PKJ: I always take inspiration by reading/watching/playing great stories by great storytellers. My schedule’s somehow gotten even more hectic during the quarantine, but I still try to take time to read and watch something awesome every day, and there’s no shortage of incredible stories being told right now in all kinds of media. That always inspires me to up my game. Since the quarantine started, I’ve been re-consuming a lot of stuff I love…the prose of Vonnegut, Hemingway, and Cormac McCarthy, some of my favorite comic runs by Scott Snyder and Tom King, Beowulf by Garcia/Rubin, the show The Americans. Also inching my way back through videogames Dark Souls and The Last Of Us, another storytelling masterpiece. Things I’m reading for the first time are Tom King/Andy Kubert’s Superman: Up In The Sky, Alan Moore/Garry Leach’s Miracleman, graphic novels The Boxer by Reinhard Kleist and The Coldest Winter by Antony Johnston and Steven Perkins.

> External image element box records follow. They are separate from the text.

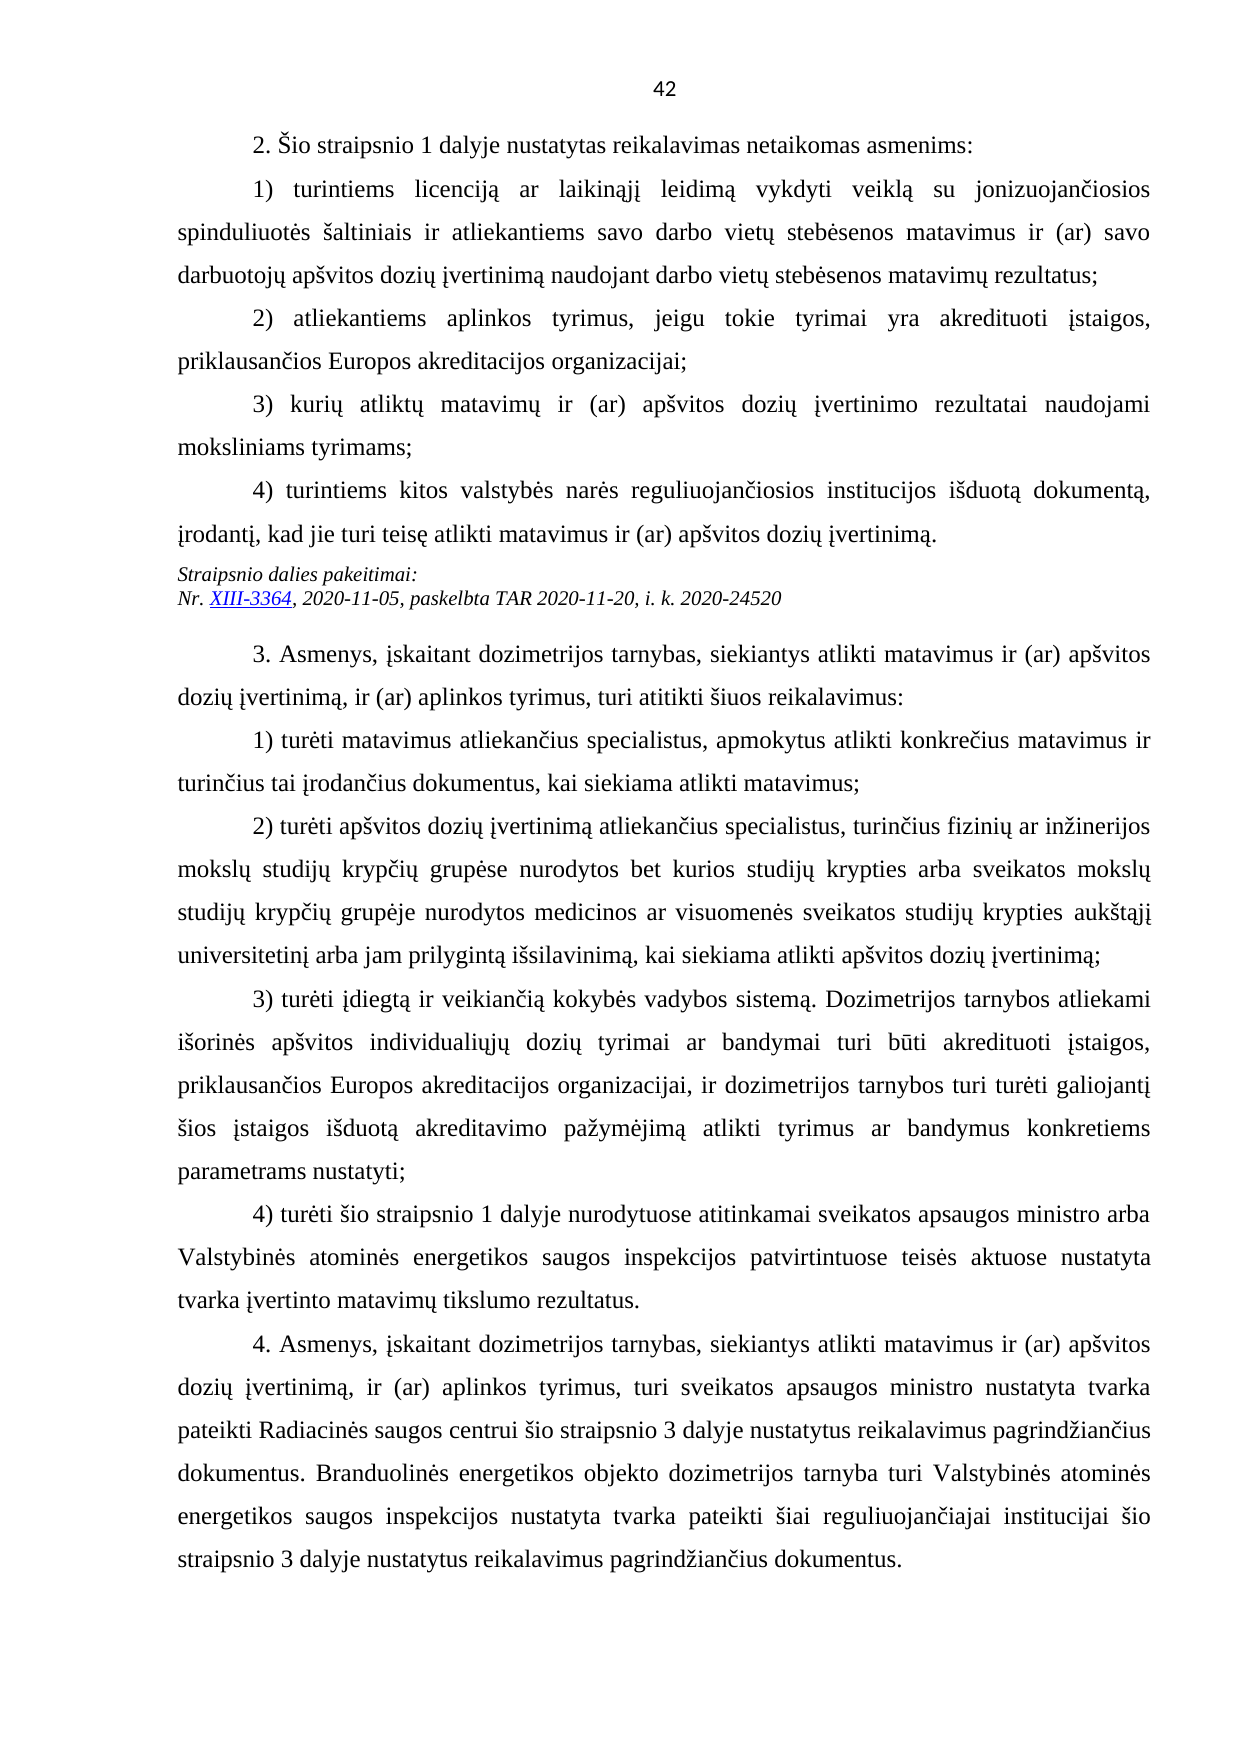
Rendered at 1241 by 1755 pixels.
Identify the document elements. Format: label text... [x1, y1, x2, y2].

text 3. Asmenys, įskaitant dozimetrijos tarnybas, siekiantys atlikti matavimus ir (ar) apšvitos dozių įvertinimą, ir (ar) aplinkos tyrimus, turi atitikti šiuos reikalavimus: [177, 639, 1152, 711]
text 1) turintiems licenciją ar laikinąjį leidimą vykdyti veiklą su jonizuojančiosios spinduliuotės šaltiniais ir atliekantiems savo darbo vietų stebėsenos matavimus ir (ar) savo darbuotojų apšvitos dozių įvertinimą naudojant darbo vietų stebėsenos matavimų rezultatus; [177, 174, 1152, 289]
text 4. Asmenys, įskaitant dozimetrijos tarnybas, siekiantys atlikti matavimus ir (ar) apšvitos dozių įvertinimą, ir (ar) aplinkos tyrimus, turi sveikatos apsaugos ministro nustatyta tvarka pateikti Radiacinės saugos centrui šio straipsnio 3 dalyje nustatytus reikalavimus pagrindžiančius dokumentus. Branduolinės energetikos objekto dozimetrijos tarnyba turi Valstybinės atominės energetikos saugos inspekcijos nustatyta tvarka pateikti šiai reguliuojančiajai institucijai šio straipsnio 3 dalyje nustatytus reikalavimus pagrindžiančius dokumentus. [177, 1329, 1152, 1573]
text 1) turėti matavimus atliekančius specialistus, apmokytus atlikti konkrečius matavimus ir turinčius tai įrodančius dokumentus, kai siekiama atlikti matavimus; [177, 725, 1152, 797]
text 3) turėti įdiegtą ir veikiančią kokybės vadybos sistemą. Dozimetrijos tarnybos atliekami išorinės apšvitos individualiųjų dozių tyrimai ar bandymai turi būti akredituoti įstaigos, priklausančios Europos akreditacijos organizacijai, ir dozimetrijos tarnybos turi turėti galiojantį šios įstaigos išduotą akreditavimo pažymėjimą atlikti tyrimus ar bandymus konkretiems parametrams nustatyti; [177, 984, 1152, 1185]
text 3) kurių atliktų matavimų ir (ar) apšvitos dozių įvertinimo rezultatai naudojami moksliniams tyrimams; [177, 389, 1152, 461]
text 2. Šio straipsnio 1 dalyje nustatytas reikalavimas netaikomas asmenims: [177, 131, 1152, 159]
text 2) turėti apšvitos dozių įvertinimą atliekančius specialistus, turinčius fizinių ar inžinerijos mokslų studijų krypčių grupėse nurodytos bet kurios studijų krypties arba sveikatos mokslų studijų krypčių grupėje nurodytos medicinos ar visuomenės sveikatos studijų krypties aukštąjį universitetinį arba jam prilygintą išsilavinimą, kai siekiama atlikti apšvitos dozių įvertinimą; [177, 811, 1152, 969]
text Nr. XIII-3364, 2020-11-05, paskelbta TAR 2020-11-20, i. k. 2020-24520 [177, 586, 1152, 610]
text 2) atliekantiems aplinkos tyrimus, jeigu tokie tyrimai yra akredituoti įstaigos, priklausančios Europos akreditacijos organizacijai; [177, 303, 1152, 375]
text 4) turėti šio straipsnio 1 dalyje nurodytuose atitinkamai sveikatos apsaugos ministro arba Valstybinės atominės energetikos saugos inspekcijos patvirtintuose teisės aktuose nustatyta tvarka įvertinto matavimų tikslumo rezultatus. [177, 1199, 1152, 1314]
text 4) turintiems kitos valstybės narės reguliuojančiosios institucijos išduotą dokumentą, įrodantį, kad jie turi teisę atlikti matavimus ir (ar) apšvitos dozių įvertinimą. [177, 476, 1152, 547]
text Straipsnio dalies pakeitimai: [177, 562, 1152, 586]
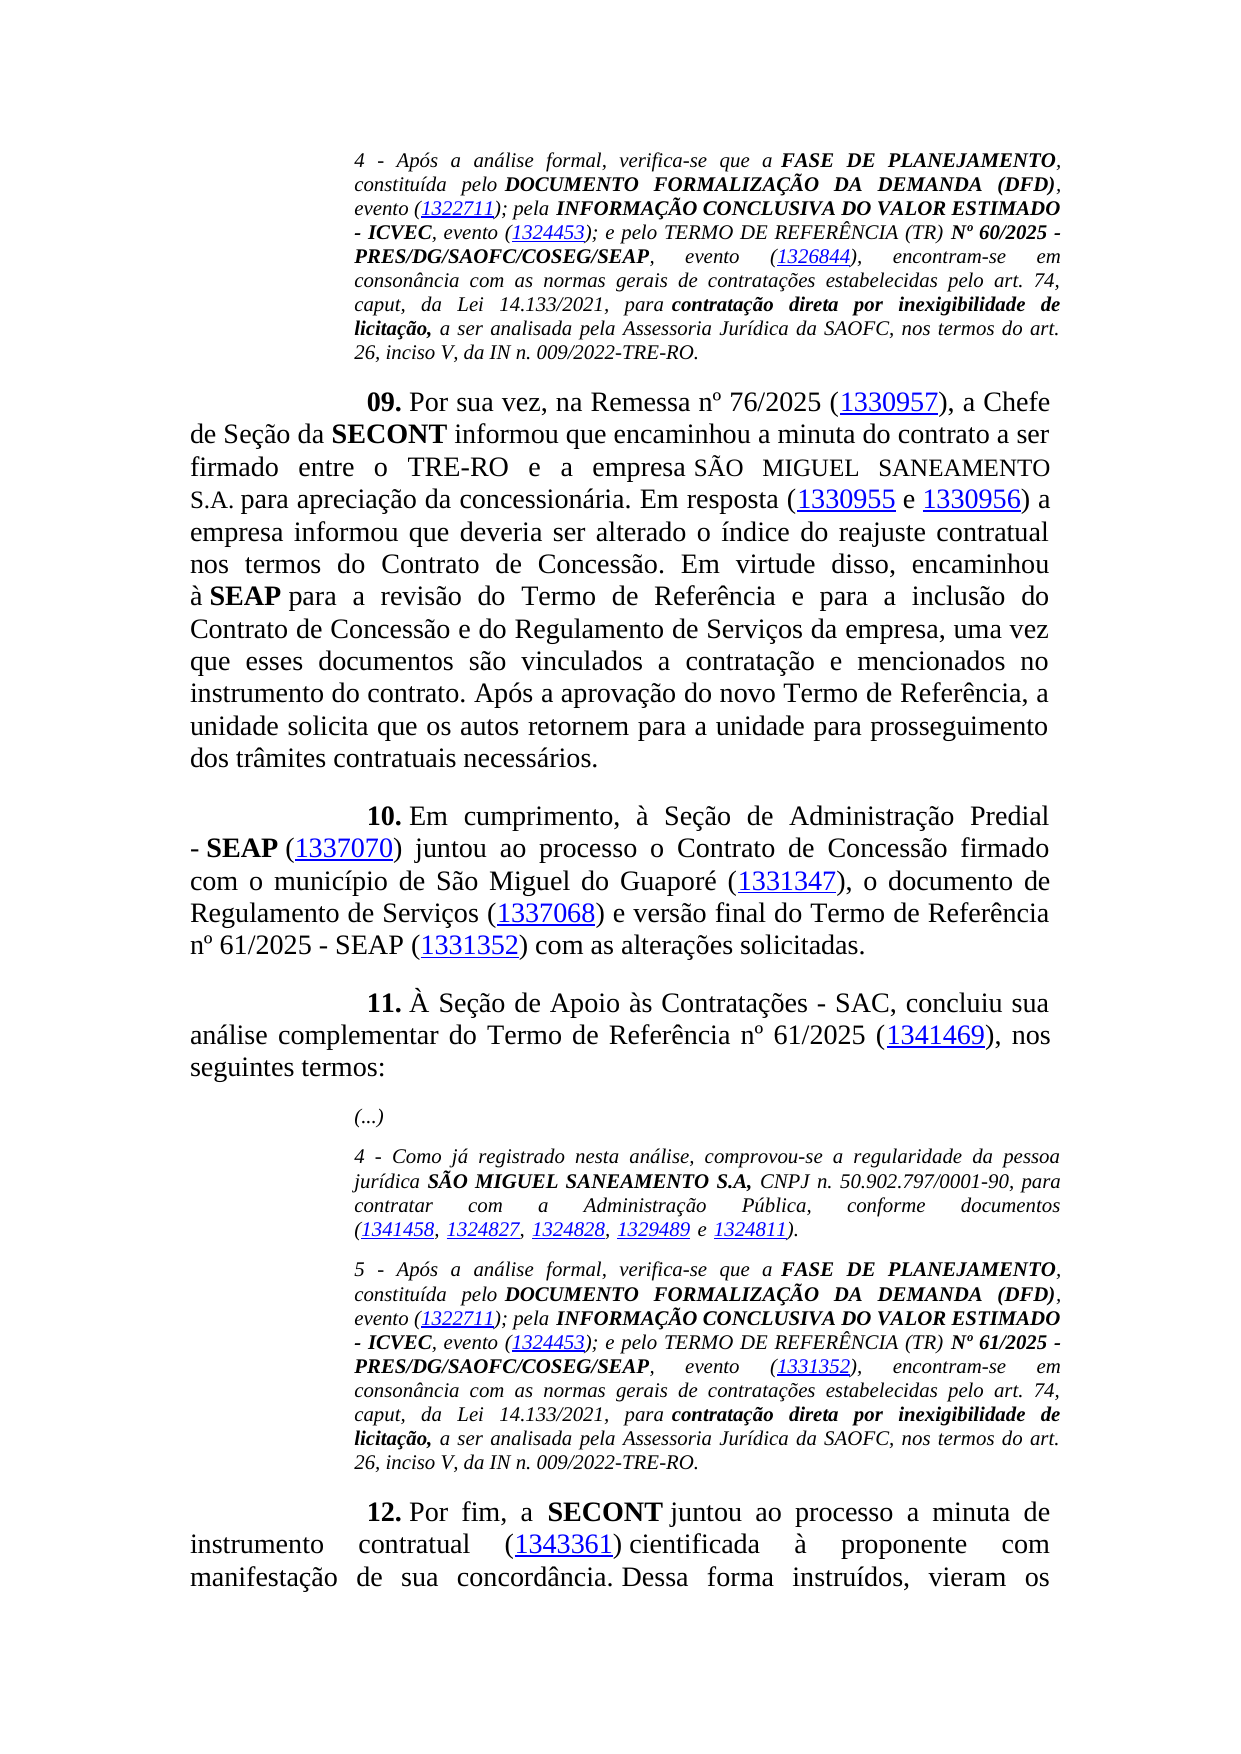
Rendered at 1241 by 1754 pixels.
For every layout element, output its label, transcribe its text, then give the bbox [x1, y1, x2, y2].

text 11. À Seção de Apoio às Contratações - SAC, concluiu sua análise complementar do Termo de Referência nº 61/2025 (1341469), nos seguintes termos: [190, 986, 1051, 1083]
text 09. Por sua vez, na Remessa nº 76/2025 (1330957), a Chefe de Seção da SECONT informou que encaminhou a minuta do contrato a ser firmado entre o TRE-RO e a empresa SÃO MIGUEL SANEAMENTO S.A. para apreciação da concessionária. Em resposta (1330955 e 1330956) a empresa informou que deveria ser alterado o índice do reajuste contratual nos termos do Contrato de Concessão. Em virtude disso, encaminhou à SEAP para a revisão do Termo de Referência e para a inclusão do Contrato de Concessão e do Regulamento de Serviços da empresa, uma vez que esses documentos são vinculados a contratação e mencionados no instrumento do contrato. Após a aprovação do novo Termo de Referência, a unidade solicita que os autos retornem para a unidade para prosseguimento dos trâmites contratuais necessários. [190, 385, 1051, 774]
text 10. Em cumprimento, à Seção de Administração Predial - SEAP (1337070) juntou ao processo o Contrato de Concessão firmado com o município de São Miguel do Guaporé (1331347), o documento de Regulamento de Serviços (1337068) e versão final do Termo de Referência nº 61/2025 - SEAP (1331352) com as alterações solicitadas. [190, 799, 1051, 961]
text 5 - Após a análise formal, verifica-se que a FASE DE PLANEJAMENTO, constituída pelo DOCUMENTO FORMALIZAÇÃO DA DEMANDA (DFD), evento (1322711); pela INFORMAÇÃO CONCLUSIVA DO VALOR ESTIMADO - ICVEC, evento (1324453); e pelo TERMO DE REFERÊNCIA (TR) Nº 61/2025 - PRES/DG/SAOFC/COSEG/SEAP, evento (1331352), encontram-se em consonância com as normas gerais de contratações estabelecidas pelo art. 74, caput, da Lei 14.133/2021, para contratação direta por inexigibilidade de licitação, a ser analisada pela Assessoria Jurídica da SAOFC, nos termos do art. 26, inciso V, da IN n. 009/2022-TRE-RO. [354, 1257, 1063, 1474]
text (...) [354, 1104, 1063, 1128]
text 4 - Após a análise formal, verifica-se que a FASE DE PLANEJAMENTO, constituída pelo DOCUMENTO FORMALIZAÇÃO DA DEMANDA (DFD), evento (1322711); pela INFORMAÇÃO CONCLUSIVA DO VALOR ESTIMADO - ICVEC, evento (1324453); e pelo TERMO DE REFERÊNCIA (TR) Nº 60/2025 - PRES/DG/SAOFC/COSEG/SEAP, evento (1326844), encontram-se em consonância com as normas gerais de contratações estabelecidas pelo art. 74, caput, da Lei 14.133/2021, para contratação direta por inexigibilidade de licitação, a ser analisada pela Assessoria Jurídica da SAOFC, nos termos do art. 26, inciso V, da IN n. 009/2022-TRE-RO. [354, 148, 1063, 364]
text 4 - Como já registrado nesta análise, comprovou-se a regularidade da pessoa jurídica SÃO MIGUEL SANEAMENTO S.A, CNPJ n. 50.902.797/0001-90, para contratar com a Administração Pública, conforme documentos (1341458, 1324827, 1324828, 1329489 e 1324811). [354, 1144, 1063, 1241]
text 12. Por fim, a SECONT juntou ao processo a minuta de instrumento contratual (1343361) cientificada à proponente com manifestação de sua concordância. Dessa forma instruídos, vieram os [190, 1495, 1051, 1592]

DT: Do something kind for someone else without need of thanks or reciprocation. It will hopefully lift you out of your funk and remind you of why we are all put on this earth, to experience it with joy. It won’t immediately spark creativity per se, but it will take you out of the fire for just a moment, which is where creativity blossoms.

AIPT: What did you want to be when you were little?

PKJ: I went through a lot of phases. But scientist, detective, and comic artist are the ones that I think stuck the longest. I settled on music when I was still pretty young, but came back ‘round to comics in my own time, and I am extremely glad I did.